Onderhond wrote: ↑August 11th, 2019, 3:39 pm
but Kubrick's barren vision of the future (we eat drab food from machines, supercomputers turn against us, culture is all but absent) is a little hard to miss. Add to that the intro where the bone becomes an instant murder weapon and Kubrick's vision of humanity and technology annoyed me no end.
I wouldn't say this vision of his is inaccurate, but in any case I wouldn't say it's moralistic. The interesting thing about
2001 is that, same as Tarkovsky's
Solaris, it's a deeply religious film that deems humanity incomplete without some sort of spiritual or otherworldly intervention. Funny how one of the best religious films (IMO) was made by a supposed atheist.
The reason why I think the movie's narrative is so smart and ahead of its time is because of, like I said, the various symbolic frameworks it covers.

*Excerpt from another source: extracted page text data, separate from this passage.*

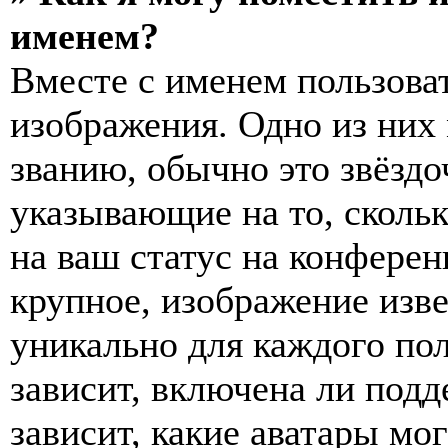
именем?
Вместе с именем пользоват
изображения. Одно из них
званию, обычно это звёздо
указывающие на то, сколь
на ваш статус на конферен
крупное, изображение изве
уникально для каждого по
зависит, включена ли подде
зависит, какие аватары мо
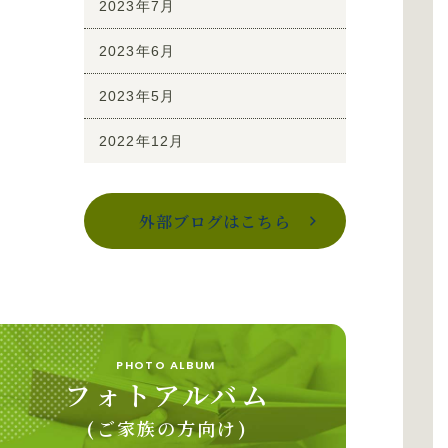
2023年7月
2023年6月
2023年5月
2022年12月
外部ブログはこちら
PHOTO ALBUM
フォトアルバム
(ご家族の方向け)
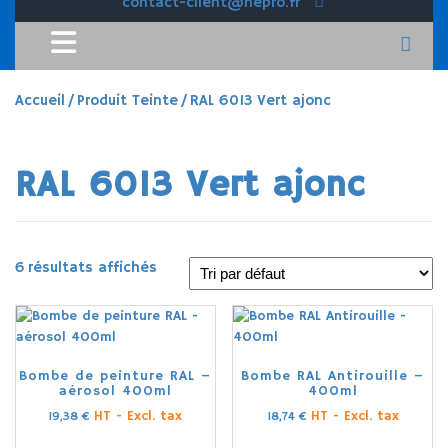
contact-client@hepro.fr
Accueil
/ Produit Teinte / RAL 6013 Vert ajonc
RAL 6013 Vert ajonc
6 résultats affichés
Bombe de peinture RAL –
Bombe RAL Antirouille –
aérosol 400ml
400ml
HT - Excl. tax
HT - Excl. tax
19,38
€
18,74
€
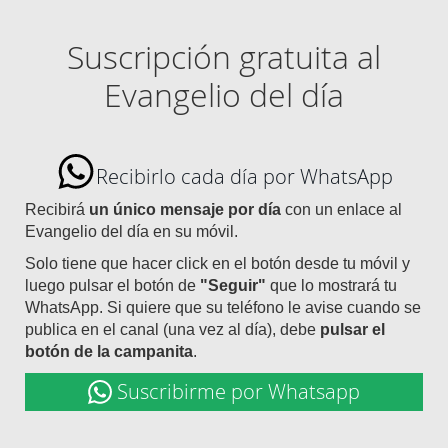
Suscripción gratuita al
Evangelio del día
Recibirlo cada día por WhatsApp
Recibirá
un único mensaje por día
con un enlace al
Evangelio del día en su móvil.
Solo tiene que hacer click en el botón desde tu móvil y
luego pulsar el botón de
"Seguir"
que lo mostrará tu
WhatsApp. Si quiere que su teléfono le avise cuando se
publica en el canal (una vez al día), debe
pulsar el
botón de la campanita
.
Suscribirme por Whatsapp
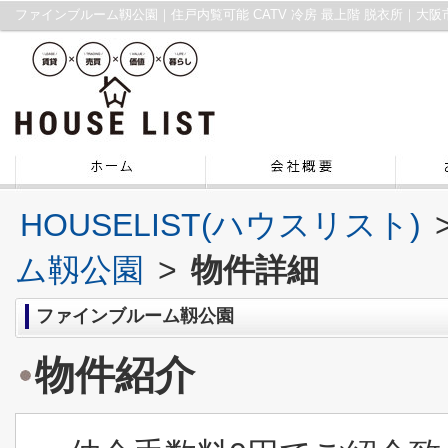
HOUSELIST(ハウスリスト)
ム靱公園
>
物件詳細
ファインブルーム靱公園
物件紹介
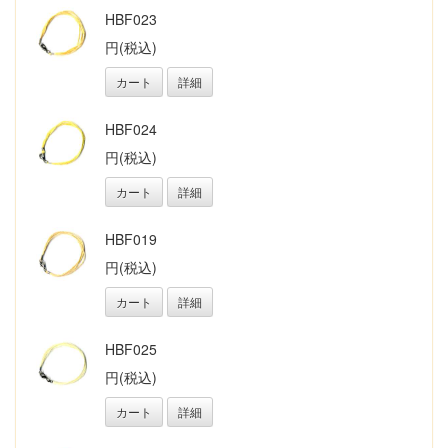
HBF023
円(税込)
カート
詳細
HBF024
円(税込)
カート
詳細
HBF019
円(税込)
カート
詳細
HBF025
円(税込)
カート
詳細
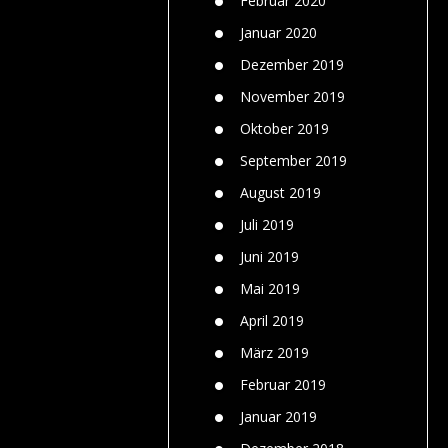
Februar 2020
Januar 2020
Dezember 2019
November 2019
Oktober 2019
September 2019
August 2019
Juli 2019
Juni 2019
Mai 2019
April 2019
März 2019
Februar 2019
Januar 2019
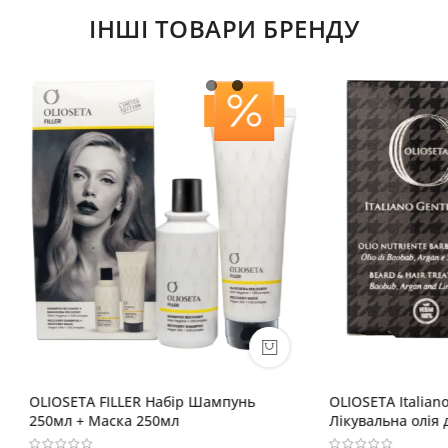
ІНШІ ТОВАРИ БРЕНДУ
A FILLER Набір Шампунь
OLIOSETA Italiano Gentiluomo
 Маска 250мл
Лікувальна олія для бороди т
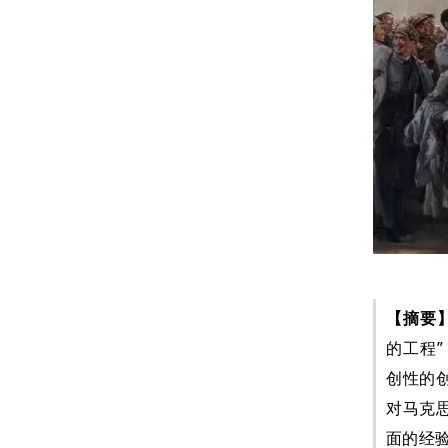
【摘要
的工程
创性的
对马克
面的经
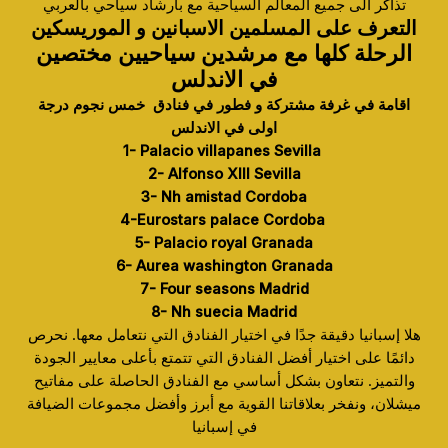
تذاكر الى جميع المعالم السياحية مع بارشاد سياحي بالعربي
التعرف على المسلمين الاسبانين و الموريسكين
الرحلة كلها مع مرشدين
سياحيين
مختصين
في الاندلس
اقامة في غرفة مشتركة و فطور في فنادق خمس نجوم درجة
اولى في الاندلس
1- Palacio villapanes Sevilla
2- Alfonso XIII Sevilla
3- Nh amistad Cordoba
4-Eurostars palace Cordoba
5- Palacio royal Granada
6- Aurea washington Granada
7- Four seasons Madrid
8- Nh suecia Madrid
هلا إسبانيا دقيقة جدًا في اختيار الفنادق التي نتعامل معها. نحرص
دائمًا على اختيار أفضل الفنادق التي تتمتع بأعلى معايير الجودة
والتميز. نتعاون بشكل أساسي مع الفنادق الحاصلة على مفاتيح
ميشلان، ونفخر بعلاقاتنا القوية مع أبرز وأفضل مجموعات الضيافة
في إسبانيا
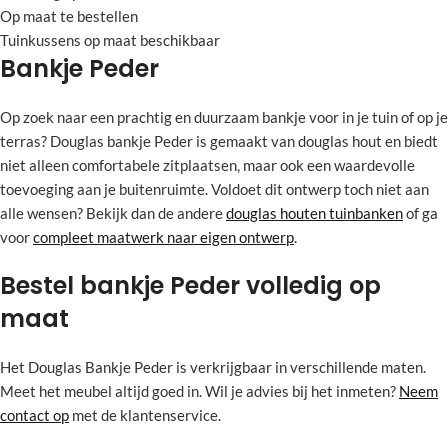
Op maat te bestellen
Tuinkussens op maat beschikbaar
Bankje Peder
Op zoek naar een prachtig en duurzaam bankje voor in je tuin of op je
terras? Douglas bankje Peder is gemaakt van douglas hout en biedt
niet alleen comfortabele zitplaatsen, maar ook een waardevolle
toevoeging aan je buitenruimte. Voldoet dit ontwerp toch niet aan
alle wensen? Bekijk dan de andere
douglas houten tuinbanken
of ga
voor
compleet maatwerk naar eigen ontwerp
.
Bestel bankje Peder volledig op
maat
Het Douglas Bankje Peder is verkrijgbaar in verschillende maten.
Meet het meubel altijd goed in. Wil je advies bij het inmeten?
Neem
contact op
met de klantenservice.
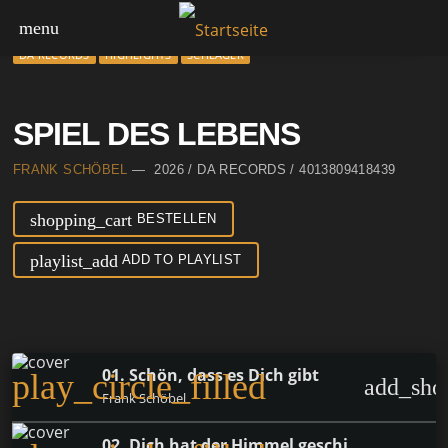
menu
DA RECORDS
HIGHLIGHTS
SCHLAGER
SPIEL DES LEBENS
FRANK SCHÖBEL
— 2026 / DA RECORDS / 4013809418439
shopping_cart
BESTELLEN
playlist_add
ADD TO PLAYLIST
01. Schön, dass es Dich gibt
play_circle_filled
add_sho
Frank Schöbel
02. Dich hat der Himmel geschickt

Not only does the story successfully capture the spirit of the time it was made in (wariness of the destructive capabilities of technology + psychedelic mind expansion + gung-ho optimism in scientific progress), but it's also fascinating how the motif of humanity's "rebirth" is framed by the story about space exploration, which is fittingly enough itself full of birth-related imagery (Discovery-penis, astronauts-sperm, Bowman-surviving sperm, Monolith-vagina, Stargate-fertilization, chamber-gestation, exiting through the Monolith-birth).

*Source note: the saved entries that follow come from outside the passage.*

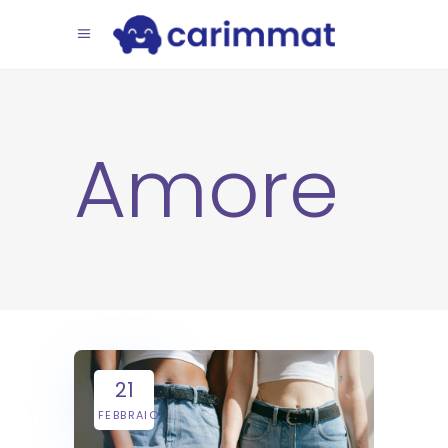
Amore
21
FEBBRAIO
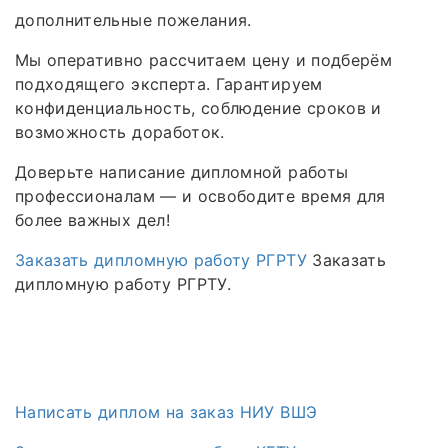
дополнительные пожелания.
Мы оперативно рассчитаем цену и подберём
подходящего эксперта. Гарантируем
конфиденциальность, соблюдение сроков и
возможность доработок.
Доверьте написание дипломной работы
профессионалам — и освободите время для
более важных дел!
Заказать дипломную работу РГРТУ
Заказать
дипломную работу РГРТУ.
Написать диплом на заказ НИУ ВШЭ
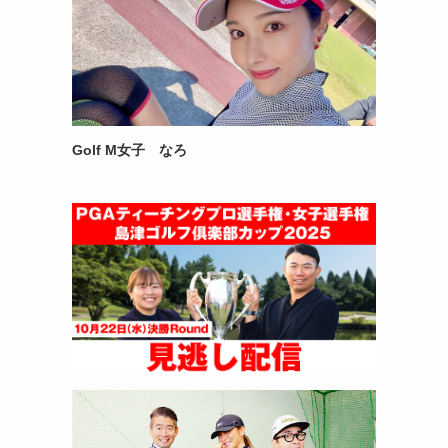
Golf M女子 なろ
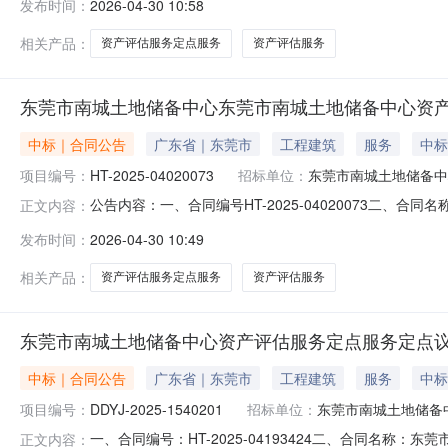
发布时间：
2026-04-30 10:58
供应商(乙方)：广东金尺资产土地房地产评估咨询有限公司地址
相关产品：
资产评估服务定点服务
资产评估服务
东莞市南城土地储备中心东莞市南城土地储备中心资
中标｜合同公告
广东省｜东莞市
工程建筑
服务
中标
项目编号：
HT-2025-04020073
招标单位：
东莞市南城土地储备中
公告内容：一、合同编号HT-2025-04020073二、合
正文内容：
市南城土地储备中心资产评估服务定点采购五、合同主体采购
发布时间：
2026-04-30 10:49
供应商(乙方)：广东均安土地房地产资产评估有限公司地址：
相关产品：
资产评估服务定点服务
资产评估服务
东莞市南城土地储备中心资产评估服务定点服务定点
中标｜合同公告
广东省｜东莞市
工程建筑
服务
中标
项目编号：
DDYJ-2025-1540201
招标单位：
东莞市南城土地储备
一、合同编号：HT-2025-04193424二、合同名称：
正文内容：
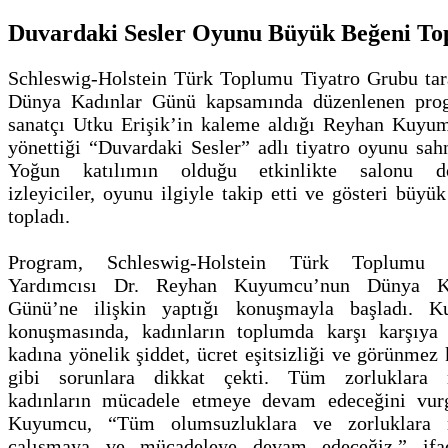
Duvardaki Sesler Oyunu Büyük Beğeni To
Schleswig-Holstein Türk Toplumu Tiyatro Grubu tar
Dünya Kadınlar Günü kapsamında düzenlenen pro
sanatçı Utku Erişik’in kaleme aldığı Reyhan Kuyu
yönettiği “Duvardaki Sesler” adlı tiyatro oyunu sah
Yoğun katılımın olduğu etkinlikte salonu do
izleyiciler, oyunu ilgiyle takip etti ve gösteri büyü
topladı.
Program, Schleswig-Holstein Türk Toplumu 
Yardımcısı Dr. Reyhan Kuyumcu’nun Dünya Ka
Günü’ne ilişkin yaptığı konuşmayla başladı. 
konuşmasında, kadınların toplumda karşı karşıya 
kadına yönelik şiddet, ücret eşitsizliği ve görünmez
gibi sorunlara dikkat çekti. Tüm zorluklara 
kadınların mücadele etmeye devam edeceğini vur
Kuyumcu, “Tüm olumsuzluklara ve zorluklara 
çalışmaya ve mücadeleye devam edeceğiz.” ifad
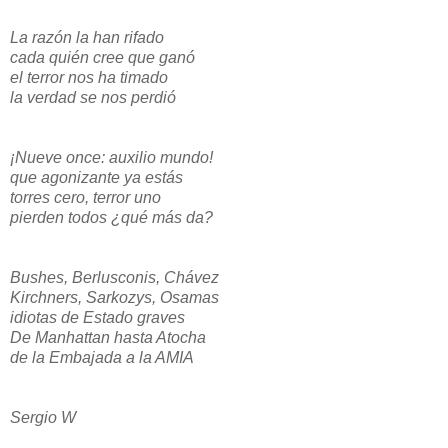
La razón la han rifado
cada quién cree que ganó
el terror nos ha timado
la verdad se nos perdió
¡Nueve once: auxilio mundo!
que agonizante ya estás
torres cero, terror uno
pierden todos ¿qué más da?
Bushes, Berlusconis, Chávez
Kirchners, Sarkozys, Osamas
idiotas de Estado graves
De Manhattan hasta Atocha
de la Embajada a la AMIA
Sergio W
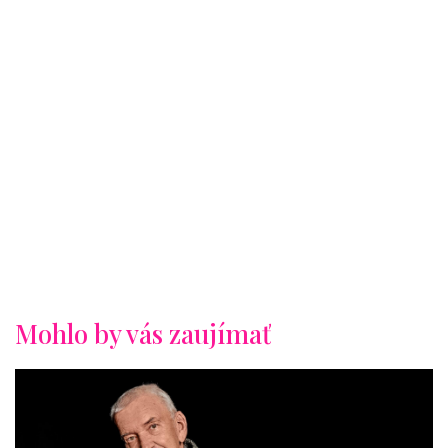
Mohlo by vás zaujímať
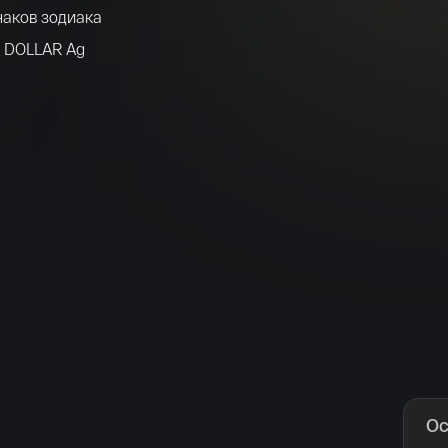
аков зодиака
 1 DOLLAR Ag
зована под
ждым знаком
Имя*
ле модерн,
а.
Российская инвестиционная монета Георгий
Победоносец золото 100 рублей 15,5 гр 2021
Телефон*
з серебра 925
142 000 ₽
. Тираж - 10
Я ознакомлен(а) с 
Правилами оформления онлайн заявки
 и даю свое 
Согласие на обработку персональных данных
й живописец,
Ос
атральной и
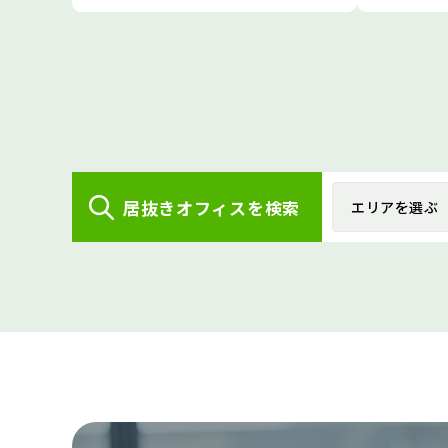
居抜きオフィスを検索
エリアを選ぶ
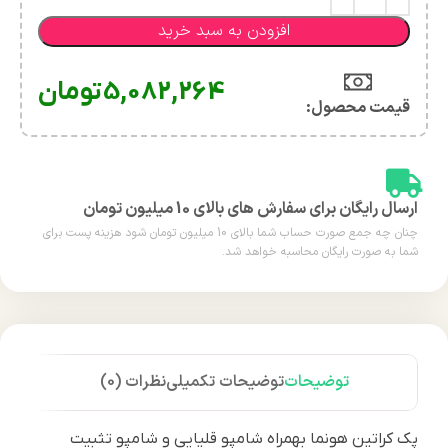
افزودن به سبد خرید
5,082,264
تومان
قیمت محصول:​
ارسال رایگان برای سفارش های بالای 10 میلیون تومان
چنان چه جمع صورت حساب شما بالای 10 میلیون تومان شود هزینه پست برای
شما به صورت رایگان محاسبه خواهد شد.
توضیحات
توضیحات تکمیلی
نظرات (0)
پک کراتین هونما بهمراه شامپو قلیایی و شامپو تثبیت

The story is also heavily influenced by both alchemy and Kabbalah, and these mystical elements are mirrored in the four chapters of the narrative. These chapters are metaphoric of the alchemic four principles of creating a Great Work -
nigredo,
albedo,
citrinitas and
rubedo, as well as the Great Realms of the Kabbalistic Tree of Life -
Malkuth (Earth Realm),
Yesod (Moon Realm),
Tiferet (Realm of Sun but also switchable with Saturn; Kubrick originally intended to have Saturn instead of Jupiter but the SFX team struggled with the ring) and
Kether (Sublime Realm). Kubrick also plays with numerology (e.g. the year 2001 is chosen because it's of the uttermost importance in alchemy, as a year of the great transmutation of humanity).
Come to think of it, I'm not sure if there were any films prior to this one that are so packed with multifunctional metaphors and meaningful, original storytelling. It's pretty amazing, and some of Kubrick's subsequent films even top it in this regard (though most aren't necessarily better because of that).